Wall Street is racing to leverage the digital ledger technology underpinning Bitcoin and other cryptocurrencies to tokenize stocks and other traditional assets. Similar to digital assets and prediction markets, so-called tokenized stocks are increasingly attracting a younger generation of investors who desire 24/7 trading and the ability to react in real-time to geopolitical events and corporate breaking news. For instance, investors can now trade contracts for hot US stock tickers like AMD on crypto platforms at any time.

Beyond oil, crypto platforms have recently launched perpetual contracts for gold and silver, and these precious metals have also experienced abnormal volatility. The prices of both metals have soared to record highs, only to subsequently plummet.

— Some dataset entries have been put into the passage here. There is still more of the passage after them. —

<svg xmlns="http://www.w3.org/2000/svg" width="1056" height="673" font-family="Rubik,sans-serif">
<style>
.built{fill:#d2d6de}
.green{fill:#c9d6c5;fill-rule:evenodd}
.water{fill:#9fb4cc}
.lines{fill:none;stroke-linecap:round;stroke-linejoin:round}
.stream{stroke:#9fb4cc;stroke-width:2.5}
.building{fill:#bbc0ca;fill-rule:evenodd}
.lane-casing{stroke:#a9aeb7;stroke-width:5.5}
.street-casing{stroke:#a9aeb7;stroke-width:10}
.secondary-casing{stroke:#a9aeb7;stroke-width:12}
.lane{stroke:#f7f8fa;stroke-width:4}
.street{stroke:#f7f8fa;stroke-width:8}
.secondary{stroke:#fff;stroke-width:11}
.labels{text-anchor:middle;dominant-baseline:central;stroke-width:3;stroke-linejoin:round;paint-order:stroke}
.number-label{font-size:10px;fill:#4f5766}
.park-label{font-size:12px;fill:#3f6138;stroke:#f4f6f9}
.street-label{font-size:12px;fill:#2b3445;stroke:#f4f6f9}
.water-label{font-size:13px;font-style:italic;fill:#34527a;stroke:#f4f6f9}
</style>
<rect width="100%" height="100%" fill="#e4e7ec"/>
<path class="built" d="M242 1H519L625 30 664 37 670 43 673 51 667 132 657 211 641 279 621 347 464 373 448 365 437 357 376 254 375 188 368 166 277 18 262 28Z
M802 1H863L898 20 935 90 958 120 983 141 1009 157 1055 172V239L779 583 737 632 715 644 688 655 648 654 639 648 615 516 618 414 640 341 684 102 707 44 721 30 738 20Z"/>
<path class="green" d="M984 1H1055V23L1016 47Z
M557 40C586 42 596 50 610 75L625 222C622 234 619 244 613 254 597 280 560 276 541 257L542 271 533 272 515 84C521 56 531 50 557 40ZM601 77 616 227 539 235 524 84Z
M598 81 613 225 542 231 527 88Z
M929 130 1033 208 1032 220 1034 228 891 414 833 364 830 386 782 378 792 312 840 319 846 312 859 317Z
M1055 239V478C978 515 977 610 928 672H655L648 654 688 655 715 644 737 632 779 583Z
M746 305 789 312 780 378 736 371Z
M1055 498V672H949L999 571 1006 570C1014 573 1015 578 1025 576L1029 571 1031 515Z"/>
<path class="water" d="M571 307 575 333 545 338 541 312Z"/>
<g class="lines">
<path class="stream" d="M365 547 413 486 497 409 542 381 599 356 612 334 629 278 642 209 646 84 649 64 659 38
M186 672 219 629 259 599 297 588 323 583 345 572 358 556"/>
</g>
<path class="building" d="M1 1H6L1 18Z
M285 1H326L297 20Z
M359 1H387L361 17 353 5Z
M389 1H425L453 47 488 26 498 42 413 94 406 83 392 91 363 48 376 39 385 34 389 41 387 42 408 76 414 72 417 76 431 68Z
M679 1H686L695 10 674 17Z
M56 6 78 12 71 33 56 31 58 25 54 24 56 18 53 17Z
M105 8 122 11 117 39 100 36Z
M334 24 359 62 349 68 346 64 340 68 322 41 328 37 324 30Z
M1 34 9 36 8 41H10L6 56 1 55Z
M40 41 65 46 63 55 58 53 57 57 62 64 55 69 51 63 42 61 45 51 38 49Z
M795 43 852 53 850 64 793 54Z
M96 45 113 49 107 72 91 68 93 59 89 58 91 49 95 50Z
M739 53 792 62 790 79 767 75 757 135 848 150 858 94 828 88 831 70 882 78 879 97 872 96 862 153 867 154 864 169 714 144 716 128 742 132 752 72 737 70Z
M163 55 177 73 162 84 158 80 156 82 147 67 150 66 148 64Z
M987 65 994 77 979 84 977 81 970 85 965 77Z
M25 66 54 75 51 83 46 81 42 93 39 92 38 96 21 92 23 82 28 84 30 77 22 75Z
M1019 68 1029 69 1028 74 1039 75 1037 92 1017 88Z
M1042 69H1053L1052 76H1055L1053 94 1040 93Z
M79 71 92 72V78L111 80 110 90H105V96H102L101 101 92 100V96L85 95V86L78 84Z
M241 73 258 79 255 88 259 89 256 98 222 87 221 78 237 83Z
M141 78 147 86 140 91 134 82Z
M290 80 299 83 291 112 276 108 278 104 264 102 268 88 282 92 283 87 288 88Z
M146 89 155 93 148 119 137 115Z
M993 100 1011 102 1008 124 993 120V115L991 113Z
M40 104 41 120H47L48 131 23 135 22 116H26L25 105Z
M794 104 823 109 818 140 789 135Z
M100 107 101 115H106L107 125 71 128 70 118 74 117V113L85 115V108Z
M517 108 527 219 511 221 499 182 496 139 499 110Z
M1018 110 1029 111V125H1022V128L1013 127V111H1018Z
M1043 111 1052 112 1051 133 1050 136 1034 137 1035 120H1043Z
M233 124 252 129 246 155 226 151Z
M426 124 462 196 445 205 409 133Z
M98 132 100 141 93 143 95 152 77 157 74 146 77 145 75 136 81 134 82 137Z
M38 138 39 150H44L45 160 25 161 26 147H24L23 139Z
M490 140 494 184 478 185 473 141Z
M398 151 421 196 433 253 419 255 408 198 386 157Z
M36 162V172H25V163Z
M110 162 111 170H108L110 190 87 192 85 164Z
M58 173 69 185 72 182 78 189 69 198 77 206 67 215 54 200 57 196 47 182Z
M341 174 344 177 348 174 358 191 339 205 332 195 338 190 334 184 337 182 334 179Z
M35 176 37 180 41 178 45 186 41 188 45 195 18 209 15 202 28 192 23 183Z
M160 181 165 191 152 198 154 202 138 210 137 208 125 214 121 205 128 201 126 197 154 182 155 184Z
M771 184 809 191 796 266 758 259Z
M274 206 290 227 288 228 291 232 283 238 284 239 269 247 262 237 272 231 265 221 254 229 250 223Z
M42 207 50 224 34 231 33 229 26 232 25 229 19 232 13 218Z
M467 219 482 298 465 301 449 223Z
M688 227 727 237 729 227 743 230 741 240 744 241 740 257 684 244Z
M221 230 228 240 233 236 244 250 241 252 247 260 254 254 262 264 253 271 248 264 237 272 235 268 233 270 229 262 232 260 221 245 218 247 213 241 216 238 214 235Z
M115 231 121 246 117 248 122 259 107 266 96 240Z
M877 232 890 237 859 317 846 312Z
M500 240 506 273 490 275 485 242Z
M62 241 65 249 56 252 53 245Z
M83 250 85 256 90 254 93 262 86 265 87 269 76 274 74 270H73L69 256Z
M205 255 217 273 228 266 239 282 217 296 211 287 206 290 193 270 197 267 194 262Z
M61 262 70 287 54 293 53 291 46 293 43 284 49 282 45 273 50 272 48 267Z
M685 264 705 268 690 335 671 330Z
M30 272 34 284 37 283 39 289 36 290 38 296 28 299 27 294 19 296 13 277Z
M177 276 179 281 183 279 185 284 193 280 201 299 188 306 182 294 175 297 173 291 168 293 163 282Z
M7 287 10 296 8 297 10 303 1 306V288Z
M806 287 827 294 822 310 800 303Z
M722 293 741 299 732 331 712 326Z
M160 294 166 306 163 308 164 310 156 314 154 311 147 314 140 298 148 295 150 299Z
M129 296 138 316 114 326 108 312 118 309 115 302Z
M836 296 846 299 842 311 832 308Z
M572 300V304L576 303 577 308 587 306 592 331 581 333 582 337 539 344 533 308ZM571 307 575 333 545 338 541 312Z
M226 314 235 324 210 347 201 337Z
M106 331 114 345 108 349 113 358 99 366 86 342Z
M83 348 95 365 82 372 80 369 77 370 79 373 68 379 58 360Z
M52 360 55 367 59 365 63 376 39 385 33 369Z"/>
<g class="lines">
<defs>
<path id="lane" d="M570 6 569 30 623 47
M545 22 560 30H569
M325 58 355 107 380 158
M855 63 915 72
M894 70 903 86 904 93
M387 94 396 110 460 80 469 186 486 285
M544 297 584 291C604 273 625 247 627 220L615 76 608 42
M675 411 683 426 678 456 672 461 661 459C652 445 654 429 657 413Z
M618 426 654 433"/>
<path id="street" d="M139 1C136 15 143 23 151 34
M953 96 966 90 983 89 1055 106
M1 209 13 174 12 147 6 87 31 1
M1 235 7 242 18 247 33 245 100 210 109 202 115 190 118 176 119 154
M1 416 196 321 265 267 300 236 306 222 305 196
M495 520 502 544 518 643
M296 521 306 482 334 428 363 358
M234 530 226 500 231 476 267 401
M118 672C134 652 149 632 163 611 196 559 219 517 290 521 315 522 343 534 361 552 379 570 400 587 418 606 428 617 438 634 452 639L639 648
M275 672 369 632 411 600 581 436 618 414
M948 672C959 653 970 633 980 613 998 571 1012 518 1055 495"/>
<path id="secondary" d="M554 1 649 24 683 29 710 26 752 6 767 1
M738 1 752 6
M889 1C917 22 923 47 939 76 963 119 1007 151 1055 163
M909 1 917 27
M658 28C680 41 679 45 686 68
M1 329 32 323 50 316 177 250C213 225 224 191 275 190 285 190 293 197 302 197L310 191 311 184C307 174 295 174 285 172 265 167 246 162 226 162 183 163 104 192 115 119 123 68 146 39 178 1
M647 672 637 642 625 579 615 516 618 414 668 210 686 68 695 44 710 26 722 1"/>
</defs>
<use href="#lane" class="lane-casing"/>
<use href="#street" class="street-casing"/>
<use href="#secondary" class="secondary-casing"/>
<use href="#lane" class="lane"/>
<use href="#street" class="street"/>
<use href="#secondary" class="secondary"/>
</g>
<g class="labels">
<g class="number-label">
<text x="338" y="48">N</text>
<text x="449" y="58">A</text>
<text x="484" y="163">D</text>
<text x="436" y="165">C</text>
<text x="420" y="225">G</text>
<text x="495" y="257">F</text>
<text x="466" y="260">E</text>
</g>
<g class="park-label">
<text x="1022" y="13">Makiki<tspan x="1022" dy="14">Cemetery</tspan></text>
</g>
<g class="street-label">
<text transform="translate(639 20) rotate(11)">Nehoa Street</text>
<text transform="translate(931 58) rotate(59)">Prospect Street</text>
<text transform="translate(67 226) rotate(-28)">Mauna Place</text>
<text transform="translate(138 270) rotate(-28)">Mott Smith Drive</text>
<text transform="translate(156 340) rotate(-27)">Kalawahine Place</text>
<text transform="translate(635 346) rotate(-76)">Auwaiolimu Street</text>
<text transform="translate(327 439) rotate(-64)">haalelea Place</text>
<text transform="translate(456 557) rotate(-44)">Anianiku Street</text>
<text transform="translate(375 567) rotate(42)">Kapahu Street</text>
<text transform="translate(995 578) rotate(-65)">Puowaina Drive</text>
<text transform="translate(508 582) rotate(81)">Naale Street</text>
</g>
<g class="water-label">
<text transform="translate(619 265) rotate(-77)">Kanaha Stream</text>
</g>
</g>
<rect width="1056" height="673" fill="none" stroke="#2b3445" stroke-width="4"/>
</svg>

As liquidity and trading habits migrate, an irreversible trend is emerging: Crypto platforms, with their advantages of 24/7 seamless trading, high capital efficiency, and disregard for geographical and temporal limitations, are continuously eroding the market share of traditional trading platforms. While traditional financial institutions remain constrained by rigid business hours, the crypto ecosystem is gradually absorbing the trading demand for a massive volume of global assets, becoming the core hub for a new generation of pricing power.
A New Paradigm of Coexisting Opportunities and Challenges
Objectively speaking, this trading model combining high leverage with 24/7 operation is a double-edged sword. In the author's view, cryptocurrency traders have short attention spans, so they seek quick returns and crave volatility. On Sunday, the author observed that oil prices had reached unsustainable levels and began shorting—a judgment that proved correct: On Monday, after President Trump stated that the war with Iran was "pretty much all over," crude oil futures prices retreated below $100 per barrel.
This volatility can backfire when problems arise.
For many traders, the ability to trade these assets with leverage 24/7 is highly attractive, especially on weekends when traditional markets are closed. That said, trading highly volatile assets with leverage carries genuine market risks, and the author has also observed large-scale liquidations during sudden price swings.
Despite the challenges, the recent debut of oil futures contracts on multiple crypto platforms foreshadows a future of convergence between traditional and digital finance—a future where all forms of assets can be traded at any time. In this historical process, crypto exchanges are at the forefront of this transformation. For traders eager to maintain market initiative at all times, a trading ecosystem that never sleeps is undoubtedly the most attractive battleground of the future.